=== DOCUMENT SECTION ===
BEGIN

TORONTO - She would only identify herself as Nadia as she tottered up to the microphone in glittery high heels, brushing a strand of her pink-dyed hair out of her face before reading her statement from a sheet of well-creased notepaper.

She has worked in Toronto strip clubs for several years after coming to Canada from the Czech Republic and on Wednesday she insisted angrily that it is honest work.

"It was always my choice to be here," Nadia said in a faint East European accent. "Nobody made me stay.

"My work as an exotic dancer is not humiliating or degrading to me."

Nadia was one of dozens of dancers who crowded into a public meeting at Toronto's City Hall Wednesday night to protest a new federal bill that they say would make it all but impossible for foreign women to come to Canada to work in strip clubs.

"I am a proud Hungarian but I'm working in Canada and I love this country," said Margaret, who has danced in Toronto strip bars for seven years.

"All I really want is the chance to make myself a better life . . . this new law is unfair."

More than 75 people turned out for the meeting, one of a series organized by the Adult Entertainment Association of Canada to publicize the industry's opposition to Ottawa's Bill C-57.

Tim Lambrinos, the director of the adult entertainment association of Canada, said the 56 clubs his group represents are not in the business of exploiting, humiliating or degrading anyone.

The association is holding public meetings across Ontario this month to raise support for changes to a proposed law that would tighten restrictions on foreign women coming into Canada to work as exotic dancers.

END

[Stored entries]
BEGIN

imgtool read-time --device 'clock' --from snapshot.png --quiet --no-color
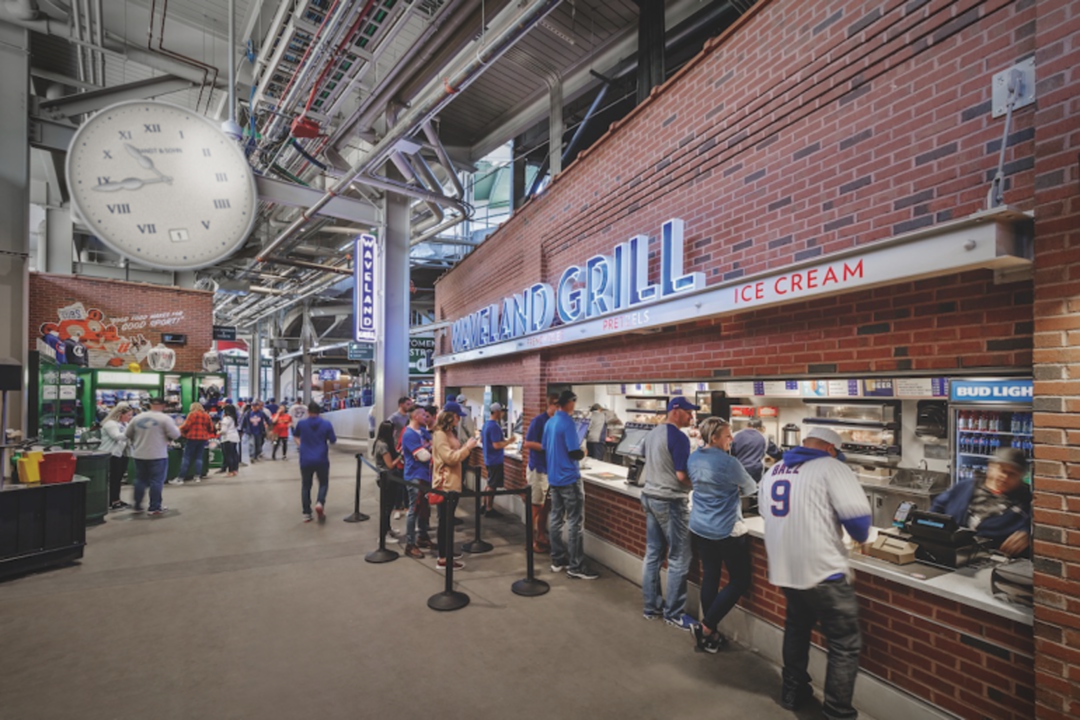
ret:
10:44
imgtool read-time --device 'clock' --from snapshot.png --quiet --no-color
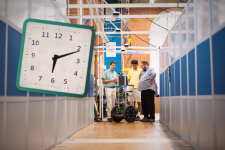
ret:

END

=== WHAT YOU SHOULD DO ===
Name every person identified by name in the article about the dancers' protest in Toronto. These records were taken from a separate source.

=== FULL ANSWER ===
Nadia, Margaret, Tim Lambrinos